Problem to solve: For every entry that follows, return the words exactly and omit any picture.

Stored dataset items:

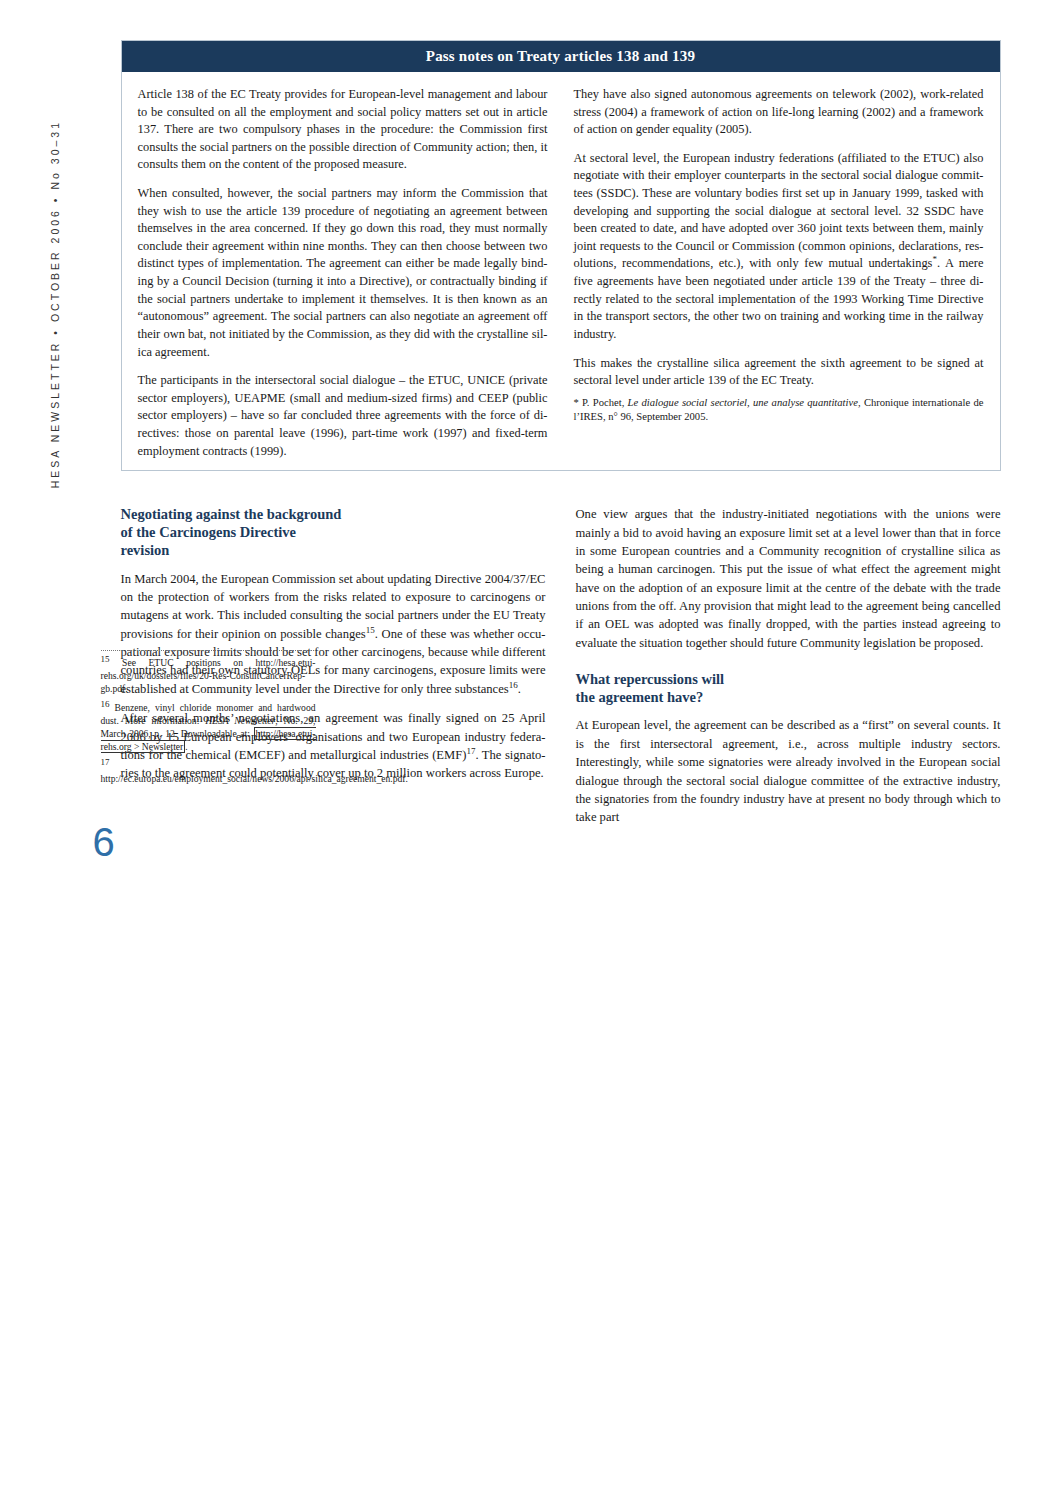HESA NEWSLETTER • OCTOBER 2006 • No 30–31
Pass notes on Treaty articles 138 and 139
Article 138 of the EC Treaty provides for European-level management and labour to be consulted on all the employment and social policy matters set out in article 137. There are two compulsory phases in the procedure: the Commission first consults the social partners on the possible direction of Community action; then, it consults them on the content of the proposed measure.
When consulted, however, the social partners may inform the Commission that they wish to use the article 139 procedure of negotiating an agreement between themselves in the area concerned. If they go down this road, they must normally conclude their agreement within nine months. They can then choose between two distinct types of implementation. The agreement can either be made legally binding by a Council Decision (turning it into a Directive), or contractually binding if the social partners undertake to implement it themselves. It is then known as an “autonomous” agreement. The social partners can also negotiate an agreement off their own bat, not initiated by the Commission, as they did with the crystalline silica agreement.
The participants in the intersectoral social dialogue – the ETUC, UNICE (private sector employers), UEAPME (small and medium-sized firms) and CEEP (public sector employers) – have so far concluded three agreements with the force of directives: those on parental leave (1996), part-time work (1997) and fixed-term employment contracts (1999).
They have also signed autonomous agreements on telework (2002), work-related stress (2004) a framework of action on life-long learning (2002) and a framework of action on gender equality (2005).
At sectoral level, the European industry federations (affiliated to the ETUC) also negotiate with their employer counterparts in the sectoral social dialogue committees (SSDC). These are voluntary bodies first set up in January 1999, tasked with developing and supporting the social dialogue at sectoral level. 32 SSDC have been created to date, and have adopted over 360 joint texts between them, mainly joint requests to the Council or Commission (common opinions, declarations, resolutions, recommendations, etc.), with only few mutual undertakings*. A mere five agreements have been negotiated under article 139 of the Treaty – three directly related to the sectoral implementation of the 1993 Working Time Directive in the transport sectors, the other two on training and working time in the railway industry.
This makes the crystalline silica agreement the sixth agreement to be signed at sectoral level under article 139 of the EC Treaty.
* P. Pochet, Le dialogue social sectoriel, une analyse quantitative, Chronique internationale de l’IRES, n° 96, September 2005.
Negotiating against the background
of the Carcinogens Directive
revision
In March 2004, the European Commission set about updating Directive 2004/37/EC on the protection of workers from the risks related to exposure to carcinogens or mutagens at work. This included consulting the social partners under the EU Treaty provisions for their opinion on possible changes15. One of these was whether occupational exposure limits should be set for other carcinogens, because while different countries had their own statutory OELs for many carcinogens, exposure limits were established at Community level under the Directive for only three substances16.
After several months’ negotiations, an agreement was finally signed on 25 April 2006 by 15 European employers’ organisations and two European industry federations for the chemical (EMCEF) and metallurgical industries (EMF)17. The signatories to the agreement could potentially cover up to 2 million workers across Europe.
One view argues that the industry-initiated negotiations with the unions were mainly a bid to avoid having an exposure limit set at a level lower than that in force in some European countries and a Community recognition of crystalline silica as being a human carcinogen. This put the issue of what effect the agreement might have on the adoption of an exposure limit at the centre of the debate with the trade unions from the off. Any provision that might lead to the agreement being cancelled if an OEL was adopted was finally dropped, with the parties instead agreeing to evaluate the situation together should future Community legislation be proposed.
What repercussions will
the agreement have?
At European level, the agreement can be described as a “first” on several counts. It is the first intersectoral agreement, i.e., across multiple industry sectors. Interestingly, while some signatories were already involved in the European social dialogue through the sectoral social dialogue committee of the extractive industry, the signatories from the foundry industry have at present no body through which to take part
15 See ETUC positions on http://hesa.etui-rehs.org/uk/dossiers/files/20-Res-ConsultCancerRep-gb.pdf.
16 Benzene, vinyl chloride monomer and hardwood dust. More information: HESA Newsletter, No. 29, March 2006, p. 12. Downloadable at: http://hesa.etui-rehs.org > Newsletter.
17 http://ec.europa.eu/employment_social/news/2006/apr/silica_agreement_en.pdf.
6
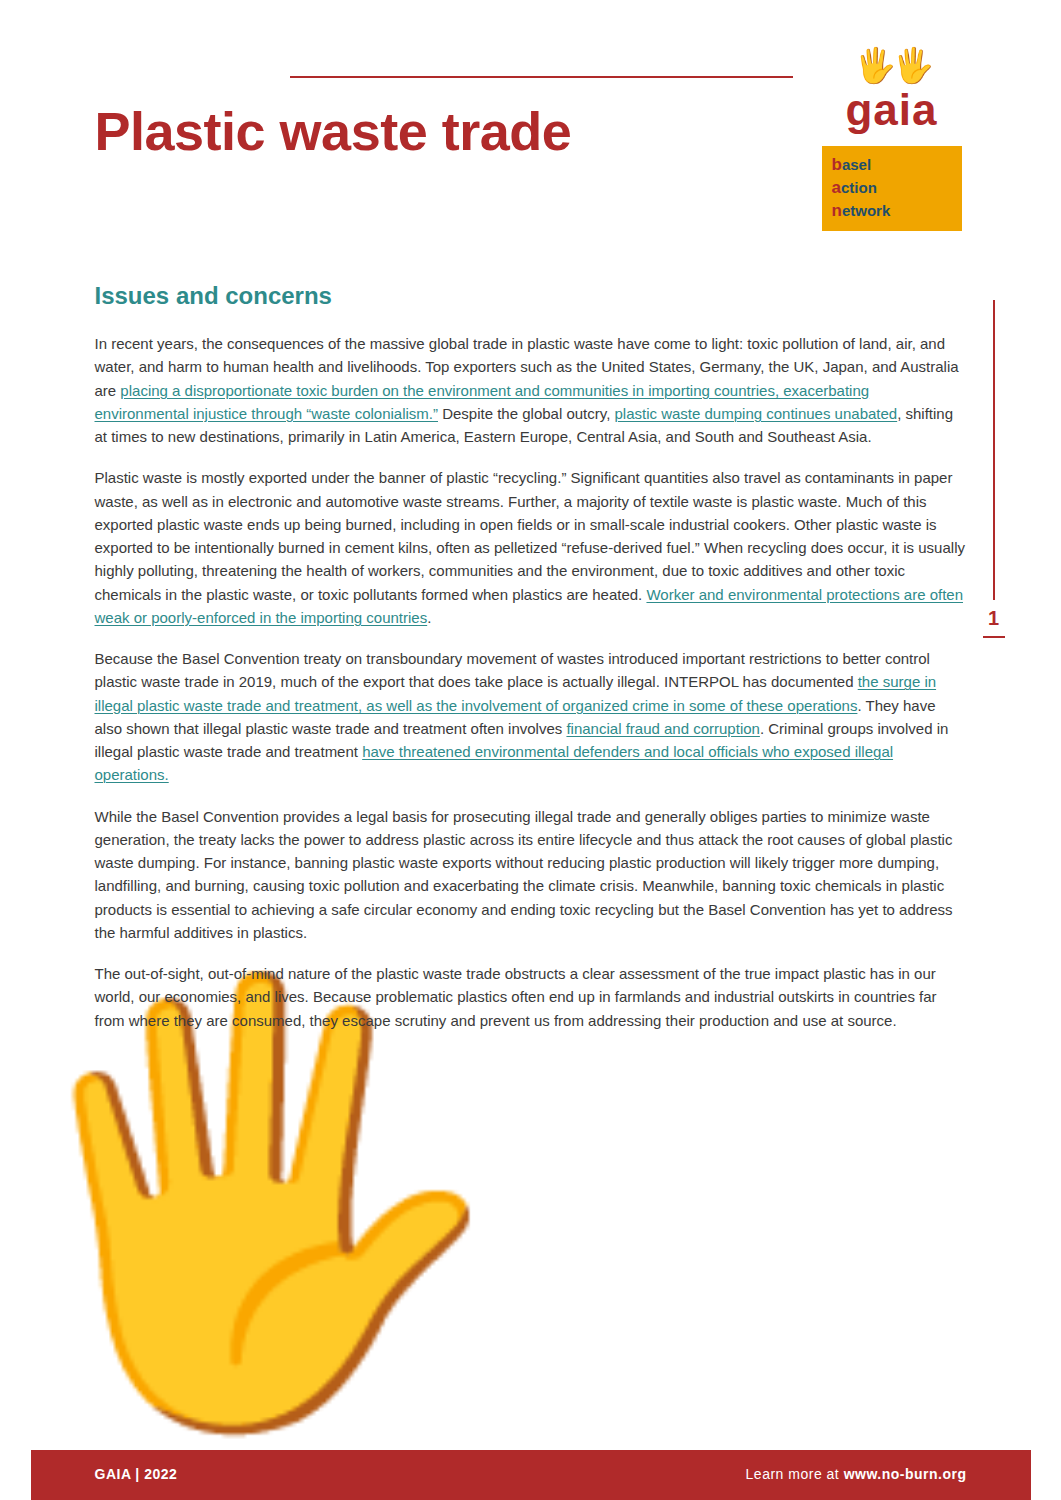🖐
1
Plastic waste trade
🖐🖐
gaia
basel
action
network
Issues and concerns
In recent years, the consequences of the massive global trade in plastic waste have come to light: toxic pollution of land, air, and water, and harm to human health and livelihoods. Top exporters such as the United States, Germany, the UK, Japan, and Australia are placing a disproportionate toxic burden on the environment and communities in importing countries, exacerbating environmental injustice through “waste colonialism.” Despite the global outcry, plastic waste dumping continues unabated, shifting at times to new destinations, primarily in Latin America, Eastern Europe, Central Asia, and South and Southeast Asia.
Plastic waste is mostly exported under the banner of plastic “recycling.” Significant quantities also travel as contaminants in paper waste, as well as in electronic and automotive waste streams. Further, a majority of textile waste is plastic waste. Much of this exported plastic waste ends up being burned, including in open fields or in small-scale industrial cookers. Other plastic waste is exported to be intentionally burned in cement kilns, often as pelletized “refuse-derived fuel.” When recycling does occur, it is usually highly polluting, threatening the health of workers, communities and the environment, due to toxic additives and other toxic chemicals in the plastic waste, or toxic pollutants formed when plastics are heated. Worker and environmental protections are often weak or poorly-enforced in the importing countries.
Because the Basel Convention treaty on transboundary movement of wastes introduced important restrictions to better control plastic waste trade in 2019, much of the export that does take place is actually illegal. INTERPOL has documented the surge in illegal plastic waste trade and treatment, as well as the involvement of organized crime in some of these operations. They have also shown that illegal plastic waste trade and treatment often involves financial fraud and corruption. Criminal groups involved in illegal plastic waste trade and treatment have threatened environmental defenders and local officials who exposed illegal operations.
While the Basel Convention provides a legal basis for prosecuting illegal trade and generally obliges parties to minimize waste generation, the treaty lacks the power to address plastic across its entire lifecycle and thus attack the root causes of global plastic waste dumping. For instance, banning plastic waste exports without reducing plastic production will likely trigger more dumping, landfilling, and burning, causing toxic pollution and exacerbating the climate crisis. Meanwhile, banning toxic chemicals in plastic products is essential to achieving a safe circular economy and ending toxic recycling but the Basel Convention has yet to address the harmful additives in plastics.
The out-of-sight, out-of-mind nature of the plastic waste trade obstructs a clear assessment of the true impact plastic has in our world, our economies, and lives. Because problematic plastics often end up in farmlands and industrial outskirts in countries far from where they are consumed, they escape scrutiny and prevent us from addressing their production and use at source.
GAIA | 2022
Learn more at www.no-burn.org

Task answer:
HESA NEWSLETTER • OCTOBER 2006 • No 30–31
Pass notes on Treaty articles 138 and 139
Article 138 of the EC Treaty provides for European-level management and labour to be consulted on all the employment and social policy matters set out in article 137. There are two compulsory phases in the procedure: the Commission first consults the social partners on the possible direction of Community action; then, it consults them on the content of the proposed measure.
When consulted, however, the social partners may inform the Commission that they wish to use the article 139 procedure of negotiating an agreement between themselves in the area concerned. If they go down this road, they must normally conclude their agreement within nine months. They can then choose between two distinct types of implementation. The agreement can either be made legally binding by a Council Decision (turning it into a Directive), or contractually binding if the social partners undertake to implement it themselves. It is then known as an “autonomous” agreement. The social partners can also negotiate an agreement off their own bat, not initiated by the Commission, as they did with the crystalline silica agreement.
The participants in the intersectoral social dialogue – the ETUC, UNICE (private sector employers), UEAPME (small and medium-sized firms) and CEEP (public sector employers) – have so far concluded three agreements with the force of directives: those on parental leave (1996), part-time work (1997) and fixed-term employment contracts (1999).
They have also signed autonomous agreements on telework (2002), work-related stress (2004) a framework of action on life-long learning (2002) and a framework of action on gender equality (2005).
At sectoral level, the European industry federations (affiliated to the ETUC) also negotiate with their employer counterparts in the sectoral social dialogue committees (SSDC). These are voluntary bodies first set up in January 1999, tasked with developing and supporting the social dialogue at sectoral level. 32 SSDC have been created to date, and have adopted over 360 joint texts between them, mainly joint requests to the Council or Commission (common opinions, declarations, resolutions, recommendations, etc.), with only few mutual undertakings*. A mere five agreements have been negotiated under article 139 of the Treaty – three directly related to the sectoral implementation of the 1993 Working Time Directive in the transport sectors, the other two on training and working time in the railway industry.
This makes the crystalline silica agreement the sixth agreement to be signed at sectoral level under article 139 of the EC Treaty.
* P. Pochet, Le dialogue social sectoriel, une analyse quantitative, Chronique internationale de l’IRES, n° 96, September 2005.
Negotiating against the background
of the Carcinogens Directive
revision
In March 2004, the European Commission set about updating Directive 2004/37/EC on the protection of workers from the risks related to exposure to carcinogens or mutagens at work. This included consulting the social partners under the EU Treaty provisions for their opinion on possible changes15. One of these was whether occupational exposure limits should be set for other carcinogens, because while different countries had their own statutory OELs for many carcinogens, exposure limits were established at Community level under the Directive for only three substances16.
After several months’ negotiations, an agreement was finally signed on 25 April 2006 by 15 European employers’ organisations and two European industry federations for the chemical (EMCEF) and metallurgical industries (EMF)17. The signatories to the agreement could potentially cover up to 2 million workers across Europe.
One view argues that the industry-initiated negotiations with the unions were mainly a bid to avoid having an exposure limit set at a level lower than that in force in some European countries and a Community recognition of crystalline silica as being a human carcinogen. This put the issue of what effect the agreement might have on the adoption of an exposure limit at the centre of the debate with the trade unions from the off. Any provision that might lead to the agreement being cancelled if an OEL was adopted was finally dropped, with the parties instead agreeing to evaluate the situation together should future Community legislation be proposed.
What repercussions will
the agreement have?
At European level, the agreement can be described as a “first” on several counts. It is the first intersectoral agreement, i.e., across multiple industry sectors. Interestingly, while some signatories were already involved in the European social dialogue through the sectoral social dialogue committee of the extractive industry, the signatories from the foundry industry have at present no body through which to take part
15 See ETUC positions on http://hesa.etui-rehs.org/uk/dossiers/files/20-Res-ConsultCancerRep-gb.pdf.
16 Benzene, vinyl chloride monomer and hardwood dust. More information: HESA Newsletter, No. 29, March 2006, p. 12. Downloadable at: http://hesa.etui-rehs.org > Newsletter.
17 http://ec.europa.eu/employment_social/news/2006/apr/silica_agreement_en.pdf.
6
🖐
1
Plastic waste trade
🖐🖐
gaia
basel
action
network
Issues and concerns
In recent years, the consequences of the massive global trade in plastic waste have come to light: toxic pollution of land, air, and water, and harm to human health and livelihoods. Top exporters such as the United States, Germany, the UK, Japan, and Australia are placing a disproportionate toxic burden on the environment and communities in importing countries, exacerbating environmental injustice through “waste colonialism.” Despite the global outcry, plastic waste dumping continues unabated, shifting at times to new destinations, primarily in Latin America, Eastern Europe, Central Asia, and South and Southeast Asia.
Plastic waste is mostly exported under the banner of plastic “recycling.” Significant quantities also travel as contaminants in paper waste, as well as in electronic and automotive waste streams. Further, a majority of textile waste is plastic waste. Much of this exported plastic waste ends up being burned, including in open fields or in small-scale industrial cookers. Other plastic waste is exported to be intentionally burned in cement kilns, often as pelletized “refuse-derived fuel.” When recycling does occur, it is usually highly polluting, threatening the health of workers, communities and the environment, due to toxic additives and other toxic chemicals in the plastic waste, or toxic pollutants formed when plastics are heated. Worker and environmental protections are often weak or poorly-enforced in the importing countries.
Because the Basel Convention treaty on transboundary movement of wastes introduced important restrictions to better control plastic waste trade in 2019, much of the export that does take place is actually illegal. INTERPOL has documented the surge in illegal plastic waste trade and treatment, as well as the involvement of organized crime in some of these operations. They have also shown that illegal plastic waste trade and treatment often involves financial fraud and corruption. Criminal groups involved in illegal plastic waste trade and treatment have threatened environmental defenders and local officials who exposed illegal operations.
While the Basel Convention provides a legal basis for prosecuting illegal trade and generally obliges parties to minimize waste generation, the treaty lacks the power to address plastic across its entire lifecycle and thus attack the root causes of global plastic waste dumping. For instance, banning plastic waste exports without reducing plastic production will likely trigger more dumping, landfilling, and burning, causing toxic pollution and exacerbating the climate crisis. Meanwhile, banning toxic chemicals in plastic products is essential to achieving a safe circular economy and ending toxic recycling but the Basel Convention has yet to address the harmful additives in plastics.
The out-of-sight, out-of-mind nature of the plastic waste trade obstructs a clear assessment of the true impact plastic has in our world, our economies, and lives. Because problematic plastics often end up in farmlands and industrial outskirts in countries far from where they are consumed, they escape scrutiny and prevent us from addressing their production and use at source.
GAIA | 2022
Learn more at www.no-burn.org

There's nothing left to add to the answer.